[Opening Quoted passage section]

Chapter 4, Debt System Mechanism in Greece reveals the mechanisms devised by the agreements that were implemented since May 2010. They created a substantial amount of new debt to bilateral creditors and the European Financial Stability Fund (EFSF), whilst generating abusive costs thus deepening the crisis further. The mechanisms disclose how the majority of borrowed funds were transferred directly to financial institutions. Rather than benefitting Greece, they have accelerated the privatization process, through the use of financial instruments.

Chapter 5, Conditionalities against sustainability, presents how the creditors imposed intrusive conditionalities attached to the loan agreements, which led directly to the economic unviability and unsustainability of debt. These conditionalities, on which the creditors still insist, have not only contributed to lower GDP as well as higher public borrowing, hence a higher public debt/GDP making Greece’s debt more unsustainable, but also engineered dramatic changes in the society, and caused a humanitarian crisis. The Greek public debt can be considered as totally unsustainable at present.

Chapter 6, Impact of the “bailout programmes” on human rights, concludes that the measures implemented under the “bailout programmes” have directly affected living conditions of the people and violated human rights, which Greece and its partners are obliged to respect, protect and promote under domestic, regional and international law. The drastic adjustments, imposed on the Greek economy and society as a whole, have brought about a rapid deterioration of living standards, and remain incompatible with social justice, social cohesion, democracy and human rights.

[Closing Quoted passage section]

— Task goal —
Say whether each statement agrees with the passage on Greece's debt, answering yes or no and quoting the words that decide it. 1. The Greek public debt is described as totally unsustainable at present. 2. Most of the borrowed funds went directly to the Greek state. 3. The creditors have given up the conditionalities attached to the loan agreements. The lines after this point are separate material with no connection to the passage on Greece's debt.

[Opening Data for analysis section]

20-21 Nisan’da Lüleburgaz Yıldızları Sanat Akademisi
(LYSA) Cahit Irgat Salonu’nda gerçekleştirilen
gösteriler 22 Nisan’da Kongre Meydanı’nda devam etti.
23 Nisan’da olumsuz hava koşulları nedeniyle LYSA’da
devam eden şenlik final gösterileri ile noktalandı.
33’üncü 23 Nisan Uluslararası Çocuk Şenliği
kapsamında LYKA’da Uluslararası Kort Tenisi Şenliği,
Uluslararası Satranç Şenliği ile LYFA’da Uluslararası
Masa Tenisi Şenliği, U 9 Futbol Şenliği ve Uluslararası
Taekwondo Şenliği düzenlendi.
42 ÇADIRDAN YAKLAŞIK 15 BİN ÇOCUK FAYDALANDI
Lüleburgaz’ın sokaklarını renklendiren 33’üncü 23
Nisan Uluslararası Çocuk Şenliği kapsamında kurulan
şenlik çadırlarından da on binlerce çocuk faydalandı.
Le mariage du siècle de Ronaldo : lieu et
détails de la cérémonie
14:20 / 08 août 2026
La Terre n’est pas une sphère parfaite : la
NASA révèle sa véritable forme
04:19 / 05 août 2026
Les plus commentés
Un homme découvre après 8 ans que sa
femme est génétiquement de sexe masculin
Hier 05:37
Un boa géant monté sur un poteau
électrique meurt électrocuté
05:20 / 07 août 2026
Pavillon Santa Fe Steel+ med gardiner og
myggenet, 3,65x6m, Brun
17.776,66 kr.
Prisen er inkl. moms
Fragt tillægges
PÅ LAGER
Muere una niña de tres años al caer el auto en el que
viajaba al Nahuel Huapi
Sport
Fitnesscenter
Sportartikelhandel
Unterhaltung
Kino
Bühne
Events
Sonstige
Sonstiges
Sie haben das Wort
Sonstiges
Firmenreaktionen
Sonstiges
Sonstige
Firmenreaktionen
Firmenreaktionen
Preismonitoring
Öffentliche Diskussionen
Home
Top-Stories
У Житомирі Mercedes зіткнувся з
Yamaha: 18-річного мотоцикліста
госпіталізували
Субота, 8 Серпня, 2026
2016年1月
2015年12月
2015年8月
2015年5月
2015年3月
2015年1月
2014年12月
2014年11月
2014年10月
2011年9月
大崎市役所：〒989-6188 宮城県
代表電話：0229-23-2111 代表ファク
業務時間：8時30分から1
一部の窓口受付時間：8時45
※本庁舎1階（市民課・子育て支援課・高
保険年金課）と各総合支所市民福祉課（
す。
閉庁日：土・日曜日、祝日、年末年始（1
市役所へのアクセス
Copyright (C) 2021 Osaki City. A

[Closing Data for analysis section]

— Response area —
1. Yes: "The Greek public debt can be considered as totally unsustainable at present."
2. No: "the majority of borrowed funds were transferred directly to financial institutions."
3. No: "These conditionalities, on which the creditors still insist"